JOB ITEM
Return, without any changes, the lines of the data from the start through the line that contains "Sun 3 Sep 2023", including both ends.

[Dataset entries]
Start of Block

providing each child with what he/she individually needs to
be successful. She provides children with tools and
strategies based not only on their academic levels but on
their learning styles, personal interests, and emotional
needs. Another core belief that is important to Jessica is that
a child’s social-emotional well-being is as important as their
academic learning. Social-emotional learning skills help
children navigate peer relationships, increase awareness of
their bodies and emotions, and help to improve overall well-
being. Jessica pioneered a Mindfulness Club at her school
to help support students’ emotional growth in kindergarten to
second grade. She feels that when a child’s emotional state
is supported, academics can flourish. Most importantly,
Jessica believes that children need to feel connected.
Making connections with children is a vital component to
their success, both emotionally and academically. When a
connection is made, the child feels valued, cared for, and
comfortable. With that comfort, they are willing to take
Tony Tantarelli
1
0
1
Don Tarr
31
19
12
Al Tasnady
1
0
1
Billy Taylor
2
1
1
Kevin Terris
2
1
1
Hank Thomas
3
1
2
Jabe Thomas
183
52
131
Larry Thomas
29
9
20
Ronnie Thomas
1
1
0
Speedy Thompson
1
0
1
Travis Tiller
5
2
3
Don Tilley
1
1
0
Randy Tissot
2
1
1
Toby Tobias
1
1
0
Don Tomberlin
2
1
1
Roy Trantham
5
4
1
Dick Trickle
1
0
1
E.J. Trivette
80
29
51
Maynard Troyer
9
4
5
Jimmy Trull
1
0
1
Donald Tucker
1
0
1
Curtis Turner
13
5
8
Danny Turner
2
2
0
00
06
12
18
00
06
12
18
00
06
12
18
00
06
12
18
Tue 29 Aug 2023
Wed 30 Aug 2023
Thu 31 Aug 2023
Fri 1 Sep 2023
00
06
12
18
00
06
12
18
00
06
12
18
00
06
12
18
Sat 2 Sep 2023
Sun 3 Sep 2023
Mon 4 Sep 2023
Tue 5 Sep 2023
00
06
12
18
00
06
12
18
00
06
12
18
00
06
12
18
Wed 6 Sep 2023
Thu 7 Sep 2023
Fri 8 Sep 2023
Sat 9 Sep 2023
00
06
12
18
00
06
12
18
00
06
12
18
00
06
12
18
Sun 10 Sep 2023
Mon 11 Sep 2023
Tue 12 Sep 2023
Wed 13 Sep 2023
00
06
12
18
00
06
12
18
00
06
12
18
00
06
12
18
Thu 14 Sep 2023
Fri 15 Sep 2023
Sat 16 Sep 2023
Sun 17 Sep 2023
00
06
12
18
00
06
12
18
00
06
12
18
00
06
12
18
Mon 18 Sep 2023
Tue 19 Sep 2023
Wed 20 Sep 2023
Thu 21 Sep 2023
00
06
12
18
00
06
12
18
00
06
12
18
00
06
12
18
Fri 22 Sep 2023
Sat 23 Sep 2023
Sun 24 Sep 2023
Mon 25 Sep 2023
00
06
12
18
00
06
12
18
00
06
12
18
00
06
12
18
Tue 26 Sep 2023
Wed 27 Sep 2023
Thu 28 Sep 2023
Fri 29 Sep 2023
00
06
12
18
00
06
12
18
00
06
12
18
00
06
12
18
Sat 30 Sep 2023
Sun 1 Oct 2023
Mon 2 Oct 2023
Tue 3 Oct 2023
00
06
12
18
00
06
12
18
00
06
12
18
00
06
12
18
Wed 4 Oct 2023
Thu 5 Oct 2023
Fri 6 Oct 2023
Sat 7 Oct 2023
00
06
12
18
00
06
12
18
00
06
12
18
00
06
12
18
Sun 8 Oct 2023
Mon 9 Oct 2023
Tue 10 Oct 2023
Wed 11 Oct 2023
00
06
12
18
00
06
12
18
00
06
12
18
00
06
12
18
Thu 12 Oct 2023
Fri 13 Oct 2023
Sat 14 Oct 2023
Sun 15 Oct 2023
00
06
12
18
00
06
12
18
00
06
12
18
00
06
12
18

End of Block

WORKED SOLUTION
providing each child with what he/she individually needs to
be successful. She provides children with tools and
strategies based not only on their academic levels but on
their learning styles, personal interests, and emotional
needs. Another core belief that is important to Jessica is that
a child’s social-emotional well-being is as important as their
academic learning. Social-emotional learning skills help
children navigate peer relationships, increase awareness of
their bodies and emotions, and help to improve overall well-
being. Jessica pioneered a Mindfulness Club at her school
to help support students’ emotional growth in kindergarten to
second grade. She feels that when a child’s emotional state
is supported, academics can flourish. Most importantly,
Jessica believes that children need to feel connected.
Making connections with children is a vital component to
their success, both emotionally and academically. When a
connection is made, the child feels valued, cared for, and
comfortable. With that comfort, they are willing to take
Tony Tantarelli
1
0
1
Don Tarr
31
19
12
Al Tasnady
1
0
1
Billy Taylor
2
1
1
Kevin Terris
2
1
1
Hank Thomas
3
1
2
Jabe Thomas
183
52
131
Larry Thomas
29
9
20
Ronnie Thomas
1
1
0
Speedy Thompson
1
0
1
Travis Tiller
5
2
3
Don Tilley
1
1
0
Randy Tissot
2
1
1
Toby Tobias
1
1
0
Don Tomberlin
2
1
1
Roy Trantham
5
4
1
Dick Trickle
1
0
1
E.J. Trivette
80
29
51
Maynard Troyer
9
4
5
Jimmy Trull
1
0
1
Donald Tucker
1
0
1
Curtis Turner
13
5
8
Danny Turner
2
2
0
00
06
12
18
00
06
12
18
00
06
12
18
00
06
12
18
Tue 29 Aug 2023
Wed 30 Aug 2023
Thu 31 Aug 2023
Fri 1 Sep 2023
00
06
12
18
00
06
12
18
00
06
12
18
00
06
12
18
Sat 2 Sep 2023
Sun 3 Sep 2023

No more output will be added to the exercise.